Он сделался завсегдатаем цирка и паноптикума, в которые ранее не заглядывал.
Часами наблюдал, как на песке арены чередовались разодетая в зеленый шелк негритянка, с визгом пляшущая на канате, велосипедист, делающий мертвые петли, наездница, летающая в бешеных сальто-мортале над мерно галопирующими лошадьми, глупейшие пантомимы и остроумных клоунов, великолепного Пишеля и эффектную Монтегрю.
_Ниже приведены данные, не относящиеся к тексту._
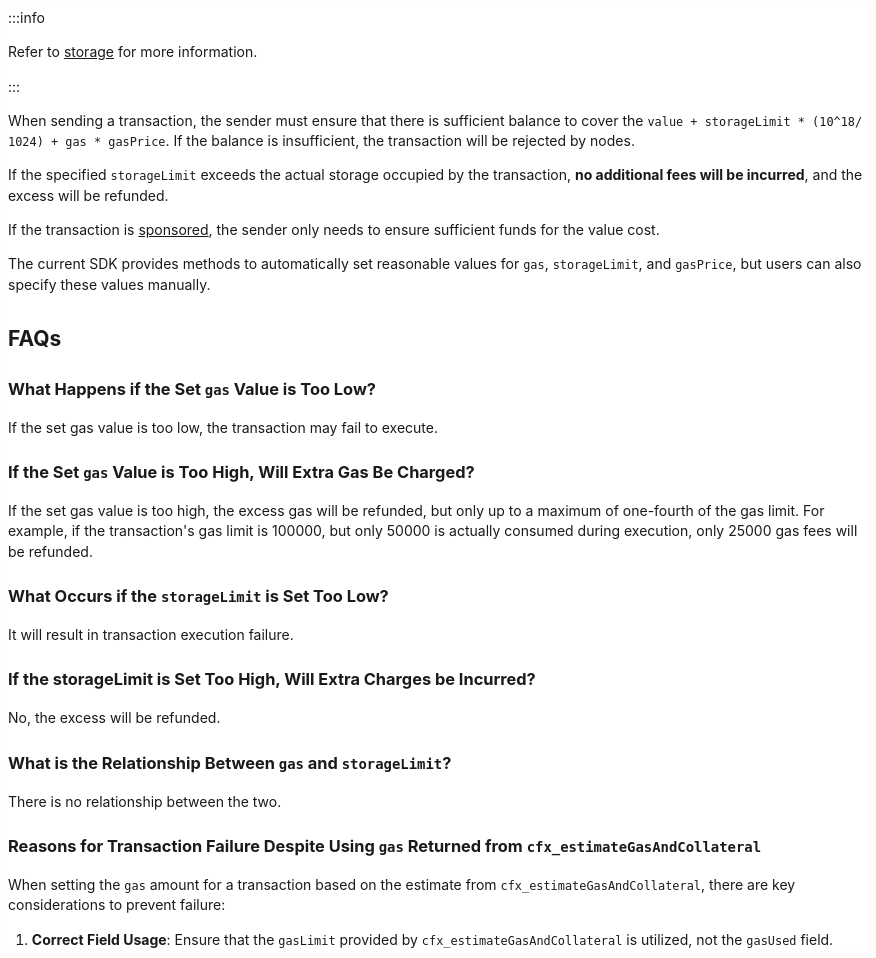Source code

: :::info

Refer to [storage](../storage.md) for more information.

:::

When sending a transaction, the sender must ensure that there is sufficient balance to cover the `value + storageLimit * (10^18/1024) + gas * gasPrice`. If the balance is insufficient, the transaction will be rejected by nodes.

If the specified `storageLimit` exceeds the actual storage occupied by the transaction, **no additional fees will be incurred**, and the excess will be refunded.

If the transaction is [sponsored](../internal-contracts/sponsor-whitelist-control.md), the sender only needs to ensure sufficient funds for the value cost. 

The current SDK provides methods to automatically set reasonable values for `gas`, `storageLimit`, and `gasPrice`, but users can also specify these values manually.

## FAQs

### What Happens if the Set `gas` Value is Too Low?

If the set gas value is too low, the transaction may fail to execute.

### If the Set `gas` Value is Too High, Will Extra Gas Be Charged?

If the set gas value is too high, the excess gas will be refunded, but only up to a maximum of one-fourth of the gas limit. For example, if the transaction's gas limit is 100000, but only 50000 is actually consumed during execution, only 25000 gas fees will be refunded.

### What Occurs if the `storageLimit` is Set Too Low?

It will result in transaction execution failure.

### If the storageLimit is Set Too High, Will Extra Charges be Incurred?

No, the excess will be refunded.

### What is the Relationship Between `gas` and `storageLimit`?

There is no relationship between the two.

### Reasons for Transaction Failure Despite Using `gas` Returned from `cfx_estimateGasAndCollateral`

When setting the `gas` amount for a transaction based on the estimate from `cfx_estimateGasAndCollateral`, there are key considerations to prevent failure:

1. **Correct Field Usage**: Ensure that the `gasLimit` provided by `cfx_estimateGasAndCollateral` is utilized, not the `gasUsed` field.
Научился отличать талантливого акробата от бездарности, начал понимать совершенство выдержанного циркового стиля и тонкое искусство композиции цирковых программ.
Полюбил старинную цирковую традицию и неприятно воспринимал проявления циркового модернизма.
Познакомился с выдающимися артистами арены, с директорами цирков, встретил многих, видавших когда-то «сестер Генрихсон» и подтверждавших их очарование и полное сходство с восковыми бюстами, всегда сопутствующими М. в его путешествиях; однако никто из них не мог добавить ни одной новой строчки к собранным уже ранее материалам.
Только однажды, в Антверпене ему блеснула улыбка загадочной незнакомки.
Только что мелькнул в ослепительном блеске электрических ламп белый круп лошади, и мадемуазель Монтегрю, раскланиваясь, посылала прощальные поцелуи налево и направо, на арену выбежала рыжеволосая девушка, утопавшая в зеленых оборках, и стала извиваться в трудном номере «Женщина-Змея», перегибаясь махровым цветком на бирюзовом ковре, резким пятном брошенном на красный песок арены.
Сердце Владимира учащенно забилось, настолько велико было сходство артистки с восковым изваянием, но тщательное рассмотрение в бинокль установило и черты различия, и прежде всего — голубые глаза.
«Хороша, очень хороша, — произнес вслух его сосед — пожилой полковник,но все же далеко ей до Китти Генрихсон!»
Нужно ли говорить, с каким жаром Владимир принялся расспрашивать полковника, о какой «Китти Генрихсон» он говорит, как безумно был рад он встретить почитателя своих сестер.
Почти всю ночь просидели они перед восковыми куклами в уютном номере «Библь-отель», и Владимир в упоении слушал длинные рассказы полковника о задумчивой Китти и бойкой Берте Генрихсон, таких умных и развитых, несмотря на свое уродство, столь различных и столь любящих друг друга. Полковник, четыре года потерявший их из виду, почитал их умершими или путем операции разъединенными и начавшими новую жизнь на скопленные своим уродством деньги.